I looked at Mary and Tall but they both shrugged. “Ned is the expert,” Mary pointed out. “If he says this is the call button, I must assume he is correct.”
“What’ve we got to lose?” Tall added.
“Okay, fine. Just remember, if something goes wrong, we all agreed to this,” I warned them.
Then I pushed the button.
Squeak!
There was a tremendous scraping noise, like a giant with titanium claws attacking an equally large chalkboard. It set my bill on edge and sent spikes of pain through my head. Then the whole car shuddered and shook, hurling us against the door. The grinding continued—I wanted to tell Tall to knock it off but this time I knew it wasn’t him—and the shuddering grew worse.
And then it all stopped.
All the sound. All the noise. All the shaking.
The car was completely quiet.
Oh, and dark. No lights. And no soft “whoosh” of air, either.
I picked myself back up and helped Mary back to her feet as best I could. Hey, I couldn’t see—is it my fault my hands may have strayed a bit? A few times? Tall I let get himself up.
“What the hell just happened?” I demanded.
“Um.” We heard a cough from the direction Ned had been in before. “Well.” Then we saw a faint glow—he had one of his doohickeys up, and it was putting out a soft light. “I may have been a little hasty in my assessment,” he admitted, not looking at us.

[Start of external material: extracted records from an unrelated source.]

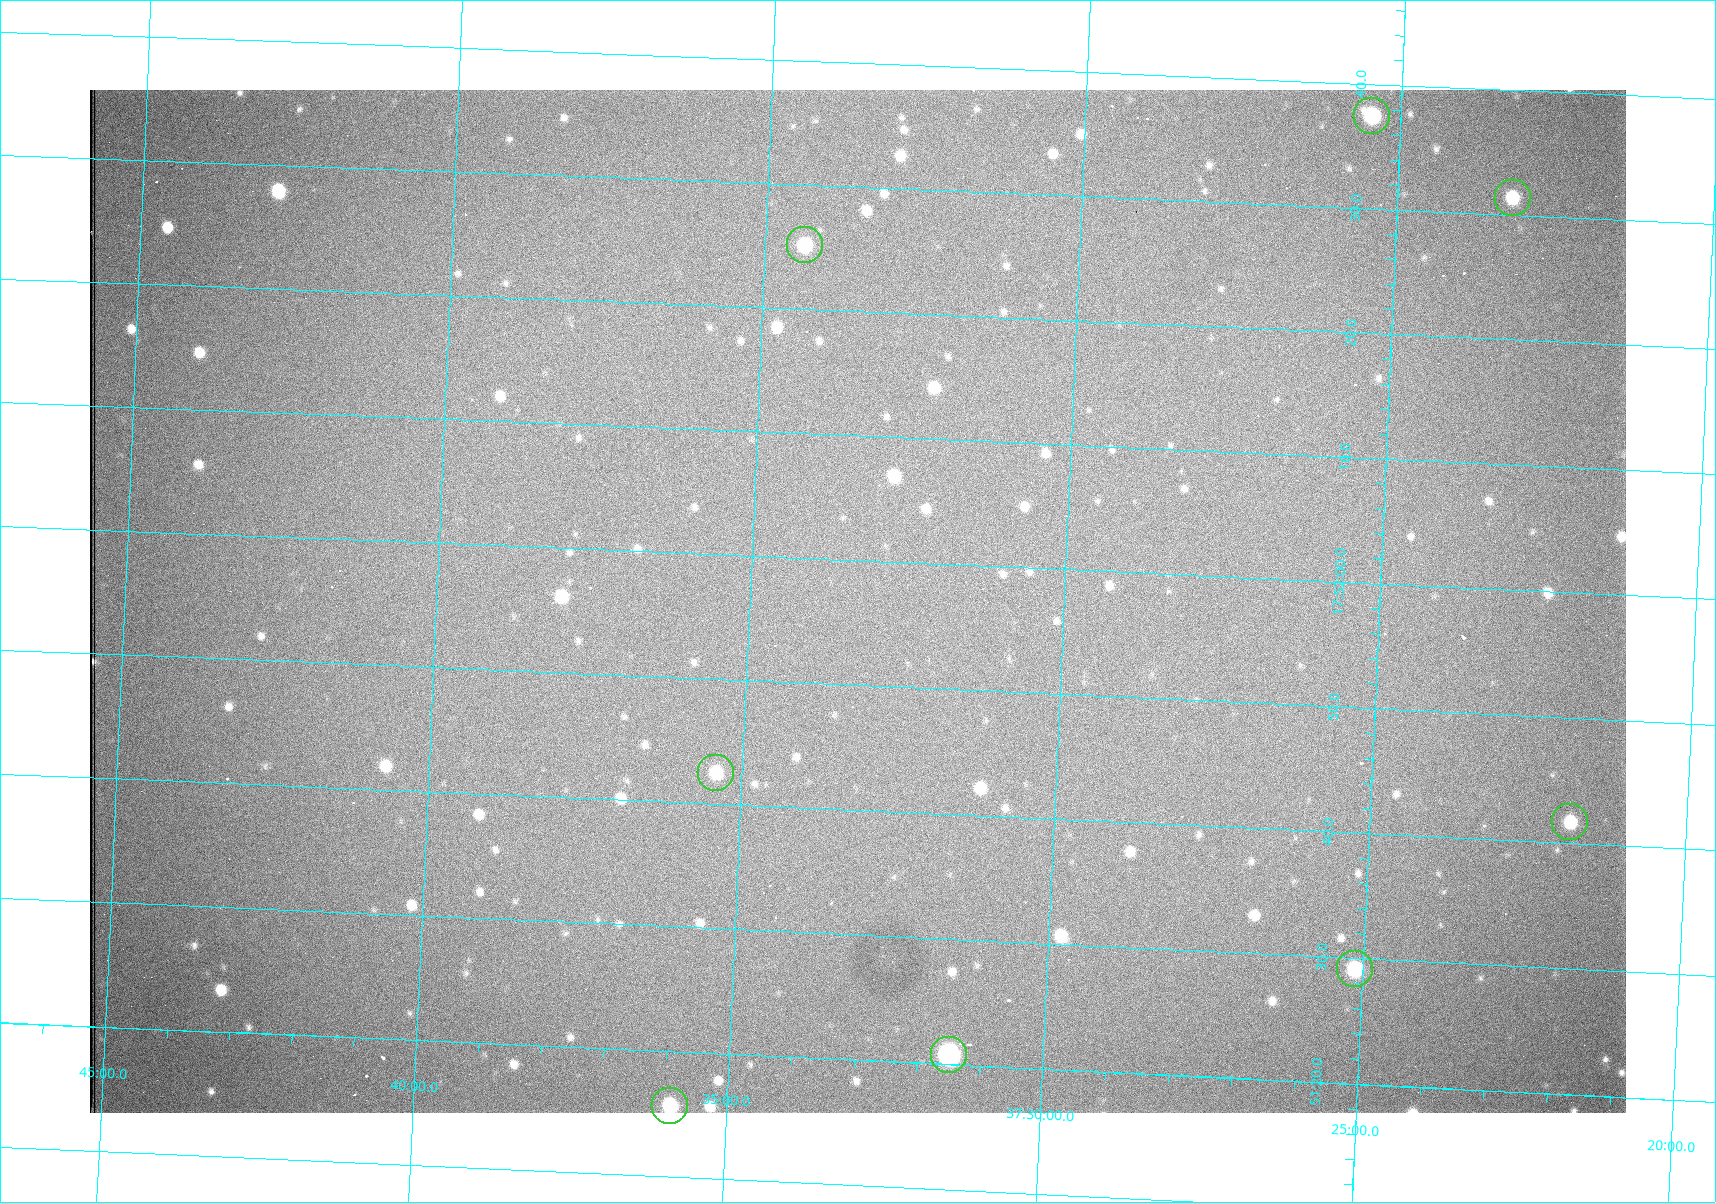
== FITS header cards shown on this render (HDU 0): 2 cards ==
NAXIS1  =                 1536 /fastest changing axis
NAXIS2  =                 1023 /next to fastest changing axis

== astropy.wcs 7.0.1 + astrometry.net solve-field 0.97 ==
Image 1536 x 1023 px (HDU 0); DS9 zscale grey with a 90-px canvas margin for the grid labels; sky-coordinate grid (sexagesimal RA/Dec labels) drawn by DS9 from the SOLVED WCS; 8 Tycho-2 reference stars matched to detected sources circled (green)
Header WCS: RA---TAN/DEC--TAN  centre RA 17:51:57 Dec +37:33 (267.99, +37.55 deg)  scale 0.959 arcsec/px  FOV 24.5' x 16.3'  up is +87 deg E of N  parity flipped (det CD > 0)
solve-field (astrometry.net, Tycho-2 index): VERIFIED the header's WCS against the Tycho-2 star catalogue (8 matches, 0 conflicts) and refined it, rather than solving blind
Solved WCS: RA---TAN-SIP/DEC--TAN-SIP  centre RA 17:51:57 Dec +37:33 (267.99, +37.55 deg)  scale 0.956 arcsec/px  FOV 24.5' x 16.3'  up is +87 deg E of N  parity flipped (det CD > 0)
The solver's refit moves the header's centre by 1.1 arcsec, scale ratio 0.997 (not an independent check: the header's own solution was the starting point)
Tycho-2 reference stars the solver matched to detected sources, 8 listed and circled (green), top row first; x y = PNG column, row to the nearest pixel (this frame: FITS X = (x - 90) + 1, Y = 1023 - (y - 90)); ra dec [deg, ICRS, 3 dp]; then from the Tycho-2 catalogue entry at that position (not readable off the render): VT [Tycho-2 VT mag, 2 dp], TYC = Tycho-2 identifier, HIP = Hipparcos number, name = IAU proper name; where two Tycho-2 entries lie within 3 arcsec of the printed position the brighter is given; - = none
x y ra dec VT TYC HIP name
1372 116 268.156 +37.424 11.25 2620-712-1 - -
1513 198 268.131 +37.386 12.62 2620-526-1 - -
805 245 268.105 +37.573 11.82 3089-995-1 - -
716 773 267.927 +37.590 11.84 3089-1137-1 - -
1570 822 267.924 +37.364 11.94 2620-391-1 - -
1355 969 267.871 +37.419 11.35 2620-812-1 - -
949 1055 267.836 +37.525 9.96 3089-889-1 - -
670 1106 267.815 +37.598 11.54 3089-1081-1 - -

“Meaning what? What the hell was that?” I shouted. The words were really loud without any other noise.
“It wasn’t an emergency call button, that’s for sure,” Tall commented.
“No, apparently not,” Ned agreed. “I think—I think it was actually an emergency brake.”
“I thought you said this thing didn’t have an emergency brake!”
“Actually, no, I never said that. Though I would have if you’d asked.”
“I said it,” Mary reminded me. “And I believed it to be true. The train is fully automated and does not make unscheduled stops for any reason.”
“Yet here’s an emergency brake.”
“Yes.”
“How do you explain that, then?”
Mary shrugged. “I was wrong.” That one was impossible to argue so I turned back toward Ned.
“So we’ve stopped?”
“Yep.”
“Completely?”
“Yep.”
“Why aren’t there any lights? Or any air?”
“The train’s motion powered everything else,” Ned explained. “With it stopped the other systems all shut down.”
“The shields?”
“Still active for now, but those’ll fade too after a while.”
“And then what?”
“Then we freeze to death. If we don’t suffocate first.”
“I thought we couldn’t suffocate,” I asked. I glared at Mary. “Isn’t that why you jabbed me with that great big horse needle before we left?”
“It is, and under normal conditions it would provide sufficient oxygen,” she agreed.
“So what’s the problem?”
In answer, she gestured around her. “This room,” she said. “It is a vacuum.”
“It is?”
Ned looked embarrassed. “Helps keep the equipment running more smoothly,” he told me. “Sorry.”
“Great.” I turned back to the door behind us. “Get this thing open.”
“Why? It’s just as bad in the other cars.”
“Yeah, but the dinos are out there. If they see me they’ll shoot me. And at least that way I won’t have to sit around and wait for it.”
“You’re a pessimist,” Ned told me. “Look on the bright side.”
“What’s that?”
“I found the emergency call button.” He held up another little silvery box with a big button, but this one was blue.
“Great. Hit it and get us some help.”
“I can’t.” He tossed it aside. “No power.”
“Oh. Right.” I sank down to the floor and put my head in my hands. “So what now?”
Ned reached into his coveralls and pulled out a small green flask. “Do you know any good drinking songs?”